IN52A-03
A Cloud Computing Workflow for Scalable Integration of Remote Sensing and Social Media Data in Urban Studies

Friday, 18 December 2015: 10:48
2020 (Moscone West)
Aiman S Soliman, National Center for Super Computing Applications, CyberGIS Center for Advanced Digital and Spatial Studies, Urbana, IL, United States
Abstract:
Urban ecosystems are unique earth environments because both their physical and social components contribute to the overall dynamics of the system. Up-to-date, remote sensing data (e.g. optical and LiDAR) allowed researchers to monitor the development of impervious surfaces however, it was not adequate to detect associated social dynamics. Geo-located social media (e.g. Twitter) provides a data source to detect population dynamics and understand the interaction of people with their physical environment. Although, integrating social media with remote sensing data has been hindered by large volumes of data and the lack of models for integrating remote sensing products with unstructured social media data.
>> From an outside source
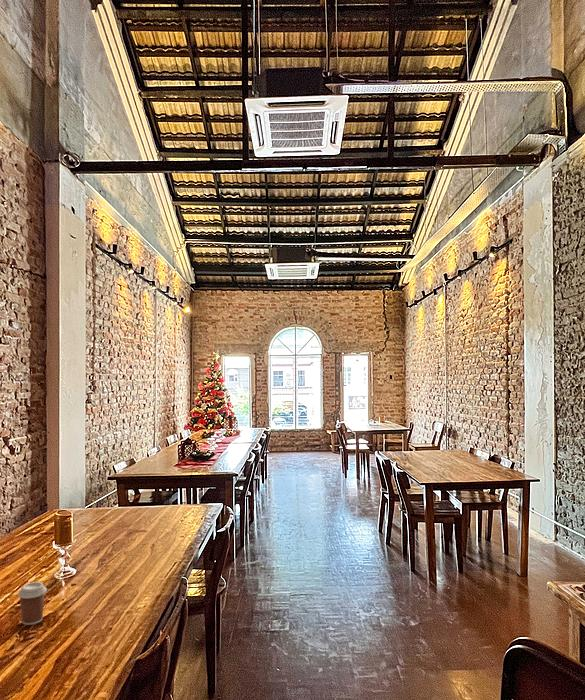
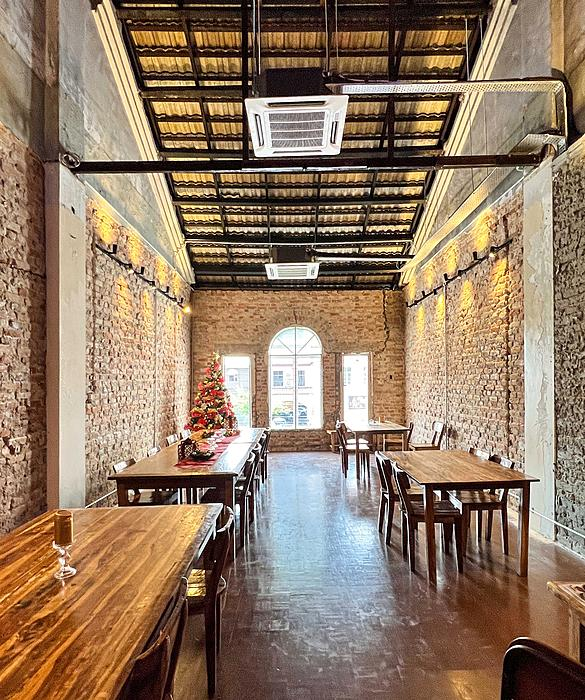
- coffee cup [17,581,48,626]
In this research work, we leveraged the NSF chameleon cloud computing platform to provide virtual clusters and elastic auto-scaling of resources that are needed for the synthesis of landuse and geo-located Twitter data. In this context, data synthesis was used to address research questions related to population dynamics in major metropolitan areas. We provide an overview of a cloud computing workflow comprised of a set of coupled scalable synthesis modules for: a) preprocessing data, which includes storage and query of heterogeneous data streams, b) spatial data integration, which matches geo-located Twitter data with user defined landuse maps based on a conceptual model of human mobility and c) visualization of urban mobility patterns. Our results demonstrate the flexibility to connect data, synthesis methods and computing resources using cloud computing, which would be otherwise very difficult for untrained scientists to setup and control. Furthermore, we demonstrate the capabilities of CyberGIS-based workflow using the case study of comparing commuting distances across major US cities from 2013 through the present. We demonstrate how our workflow will support discoveries in urban ecological studies as well as linking human and physical dimensions in environmental research.